**Input records**
|---|

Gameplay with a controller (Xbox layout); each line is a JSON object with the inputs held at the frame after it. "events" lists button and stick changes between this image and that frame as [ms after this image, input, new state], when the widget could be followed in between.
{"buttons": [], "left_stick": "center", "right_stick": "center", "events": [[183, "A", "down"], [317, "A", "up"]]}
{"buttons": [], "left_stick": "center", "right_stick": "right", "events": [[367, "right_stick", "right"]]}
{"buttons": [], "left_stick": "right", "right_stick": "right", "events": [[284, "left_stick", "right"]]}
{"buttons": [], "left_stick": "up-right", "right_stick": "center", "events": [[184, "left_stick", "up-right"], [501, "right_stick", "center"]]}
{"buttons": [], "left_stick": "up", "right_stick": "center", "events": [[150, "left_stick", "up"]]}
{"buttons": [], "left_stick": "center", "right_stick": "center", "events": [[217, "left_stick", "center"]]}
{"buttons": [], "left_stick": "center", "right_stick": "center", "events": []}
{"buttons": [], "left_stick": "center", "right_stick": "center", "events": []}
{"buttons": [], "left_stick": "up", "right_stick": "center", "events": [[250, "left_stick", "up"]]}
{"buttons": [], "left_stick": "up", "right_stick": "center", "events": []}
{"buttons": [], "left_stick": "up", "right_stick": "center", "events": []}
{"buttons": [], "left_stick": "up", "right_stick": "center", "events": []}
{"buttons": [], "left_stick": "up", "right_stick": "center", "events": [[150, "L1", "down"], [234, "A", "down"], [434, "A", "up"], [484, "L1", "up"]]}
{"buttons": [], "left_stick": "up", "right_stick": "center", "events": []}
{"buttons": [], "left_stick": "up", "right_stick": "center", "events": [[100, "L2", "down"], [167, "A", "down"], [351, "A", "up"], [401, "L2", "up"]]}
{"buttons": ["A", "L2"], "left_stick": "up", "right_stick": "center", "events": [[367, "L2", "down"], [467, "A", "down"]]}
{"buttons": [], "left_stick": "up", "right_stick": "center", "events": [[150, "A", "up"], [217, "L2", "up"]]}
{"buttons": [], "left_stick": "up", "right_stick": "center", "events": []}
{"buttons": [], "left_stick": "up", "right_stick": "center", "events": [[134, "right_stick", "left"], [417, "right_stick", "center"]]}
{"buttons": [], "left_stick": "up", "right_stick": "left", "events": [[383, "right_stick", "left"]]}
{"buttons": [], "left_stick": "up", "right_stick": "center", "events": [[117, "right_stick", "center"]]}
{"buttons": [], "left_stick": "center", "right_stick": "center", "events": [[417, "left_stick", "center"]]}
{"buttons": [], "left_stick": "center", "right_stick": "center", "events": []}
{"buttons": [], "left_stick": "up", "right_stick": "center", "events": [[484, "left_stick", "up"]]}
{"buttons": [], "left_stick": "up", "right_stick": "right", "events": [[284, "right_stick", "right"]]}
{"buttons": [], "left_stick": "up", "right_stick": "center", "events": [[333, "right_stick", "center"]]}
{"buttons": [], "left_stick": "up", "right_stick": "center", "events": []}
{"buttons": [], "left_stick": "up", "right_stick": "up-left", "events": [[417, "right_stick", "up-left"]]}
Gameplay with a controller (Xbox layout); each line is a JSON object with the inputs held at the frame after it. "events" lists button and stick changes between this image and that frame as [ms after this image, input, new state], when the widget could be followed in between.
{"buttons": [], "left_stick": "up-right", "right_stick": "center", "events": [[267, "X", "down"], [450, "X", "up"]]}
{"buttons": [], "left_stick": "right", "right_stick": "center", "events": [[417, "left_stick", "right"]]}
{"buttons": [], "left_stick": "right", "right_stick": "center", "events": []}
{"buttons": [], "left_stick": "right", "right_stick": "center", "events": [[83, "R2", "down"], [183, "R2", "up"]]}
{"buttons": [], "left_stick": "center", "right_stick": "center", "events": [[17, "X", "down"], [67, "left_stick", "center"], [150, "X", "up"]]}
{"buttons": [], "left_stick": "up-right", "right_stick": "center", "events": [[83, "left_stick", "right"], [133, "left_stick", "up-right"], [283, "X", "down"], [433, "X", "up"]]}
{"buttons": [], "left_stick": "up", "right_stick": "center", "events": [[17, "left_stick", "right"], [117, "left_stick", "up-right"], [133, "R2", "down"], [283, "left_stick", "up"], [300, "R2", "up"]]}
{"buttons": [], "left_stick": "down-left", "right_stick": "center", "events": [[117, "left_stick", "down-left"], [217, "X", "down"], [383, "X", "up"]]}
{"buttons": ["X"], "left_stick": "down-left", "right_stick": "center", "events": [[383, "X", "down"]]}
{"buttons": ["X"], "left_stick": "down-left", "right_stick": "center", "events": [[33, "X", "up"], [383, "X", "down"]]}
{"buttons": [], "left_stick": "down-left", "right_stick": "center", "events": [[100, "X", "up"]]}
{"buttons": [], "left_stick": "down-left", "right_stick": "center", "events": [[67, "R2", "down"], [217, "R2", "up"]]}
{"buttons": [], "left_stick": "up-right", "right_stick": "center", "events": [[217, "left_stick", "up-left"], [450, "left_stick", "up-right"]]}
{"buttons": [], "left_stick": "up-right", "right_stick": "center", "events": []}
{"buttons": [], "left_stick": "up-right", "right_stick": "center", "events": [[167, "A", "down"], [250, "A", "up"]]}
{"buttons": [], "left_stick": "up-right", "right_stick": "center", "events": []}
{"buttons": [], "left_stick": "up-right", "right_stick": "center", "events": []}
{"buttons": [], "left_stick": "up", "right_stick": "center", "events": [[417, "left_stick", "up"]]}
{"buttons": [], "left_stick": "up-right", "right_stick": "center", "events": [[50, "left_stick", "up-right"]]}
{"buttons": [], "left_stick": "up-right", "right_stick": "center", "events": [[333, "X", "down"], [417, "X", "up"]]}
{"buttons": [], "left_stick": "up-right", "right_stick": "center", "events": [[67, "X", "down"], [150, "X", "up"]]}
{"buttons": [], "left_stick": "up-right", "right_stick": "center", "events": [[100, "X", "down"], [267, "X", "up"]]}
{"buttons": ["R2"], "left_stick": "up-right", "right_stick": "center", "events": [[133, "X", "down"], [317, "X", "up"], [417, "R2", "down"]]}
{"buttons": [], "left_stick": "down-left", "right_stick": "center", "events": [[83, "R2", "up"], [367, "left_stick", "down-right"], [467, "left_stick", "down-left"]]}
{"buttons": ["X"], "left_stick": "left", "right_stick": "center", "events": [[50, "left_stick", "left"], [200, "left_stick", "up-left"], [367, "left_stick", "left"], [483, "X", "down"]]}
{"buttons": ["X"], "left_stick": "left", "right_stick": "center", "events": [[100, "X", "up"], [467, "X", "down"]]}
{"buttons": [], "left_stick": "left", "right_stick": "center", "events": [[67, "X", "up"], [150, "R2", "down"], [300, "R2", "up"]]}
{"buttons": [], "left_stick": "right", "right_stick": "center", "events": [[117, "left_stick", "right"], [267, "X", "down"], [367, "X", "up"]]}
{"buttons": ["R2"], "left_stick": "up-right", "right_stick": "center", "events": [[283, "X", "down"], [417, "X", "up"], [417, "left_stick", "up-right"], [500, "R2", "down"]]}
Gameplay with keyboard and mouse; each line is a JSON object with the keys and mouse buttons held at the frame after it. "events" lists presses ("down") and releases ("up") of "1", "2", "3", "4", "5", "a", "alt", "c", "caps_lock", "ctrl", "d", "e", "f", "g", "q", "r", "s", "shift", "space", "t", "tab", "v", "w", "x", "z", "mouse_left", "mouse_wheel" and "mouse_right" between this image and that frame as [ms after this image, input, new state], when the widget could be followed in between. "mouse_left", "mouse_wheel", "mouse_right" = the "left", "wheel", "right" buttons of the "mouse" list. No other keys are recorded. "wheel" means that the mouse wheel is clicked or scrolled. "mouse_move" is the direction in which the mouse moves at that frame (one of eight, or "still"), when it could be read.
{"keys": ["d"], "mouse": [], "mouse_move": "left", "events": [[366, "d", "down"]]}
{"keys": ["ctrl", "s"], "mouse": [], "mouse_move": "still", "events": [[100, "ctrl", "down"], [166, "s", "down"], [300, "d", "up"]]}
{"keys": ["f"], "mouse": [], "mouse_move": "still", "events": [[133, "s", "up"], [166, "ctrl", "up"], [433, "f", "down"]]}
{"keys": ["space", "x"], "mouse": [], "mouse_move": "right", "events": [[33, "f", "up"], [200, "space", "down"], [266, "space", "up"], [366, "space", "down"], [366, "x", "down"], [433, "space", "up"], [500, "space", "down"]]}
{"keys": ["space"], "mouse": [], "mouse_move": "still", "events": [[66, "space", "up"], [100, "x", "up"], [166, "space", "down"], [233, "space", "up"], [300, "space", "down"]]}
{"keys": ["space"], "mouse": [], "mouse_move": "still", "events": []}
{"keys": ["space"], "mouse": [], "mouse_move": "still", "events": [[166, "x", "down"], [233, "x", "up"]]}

|---|

**Problem details**
Whenever the word "keys" appears in a line of the listing, copy out that line.

**Exercise answer**
Gameplay with keyboard and mouse; each line is a JSON object with the keys and mouse buttons held at the frame after it. "events" lists presses ("down") and releases ("up") of "1", "2", "3", "4", "5", "a", "alt", "c", "caps_lock", "ctrl", "d", "e", "f", "g", "q", "r", "s", "shift", "space", "t", "tab", "v", "w", "x", "z", "mouse_left", "mouse_wheel" and "mouse_right" between this image and that frame as [ms after this image, input, new state], when the widget could be followed in between. "mouse_left", "mouse_wheel", "mouse_right" = the "left", "wheel", "right" buttons of the "mouse" list. No other keys are recorded. "wheel" means that the mouse wheel is clicked or scrolled. "mouse_move" is the direction in which the mouse moves at that frame (one of eight, or "still"), when it could be read.
{"keys": ["d"], "mouse": [], "mouse_move": "left", "events": [[366, "d", "down"]]}
{"keys": ["ctrl", "s"], "mouse": [], "mouse_move": "still", "events": [[100, "ctrl", "down"], [166, "s", "down"], [300, "d", "up"]]}
{"keys": ["f"], "mouse": [], "mouse_move": "still", "events": [[133, "s", "up"], [166, "ctrl", "up"], [433, "f", "down"]]}
{"keys": ["space", "x"], "mouse": [], "mouse_move": "right", "events": [[33, "f", "up"], [200, "space", "down"], [266, "space", "up"], [366, "space", "down"], [366, "x", "down"], [433, "space", "up"], [500, "space", "down"]]}
{"keys": ["space"], "mouse": [], "mouse_move": "still", "events": [[66, "space", "up"], [100, "x", "up"], [166, "space", "down"], [233, "space", "up"], [300, "space", "down"]]}
{"keys": ["space"], "mouse": [], "mouse_move": "still", "events": []}
{"keys": ["space"], "mouse": [], "mouse_move": "still", "events": [[166, "x", "down"], [233, "x", "up"]]}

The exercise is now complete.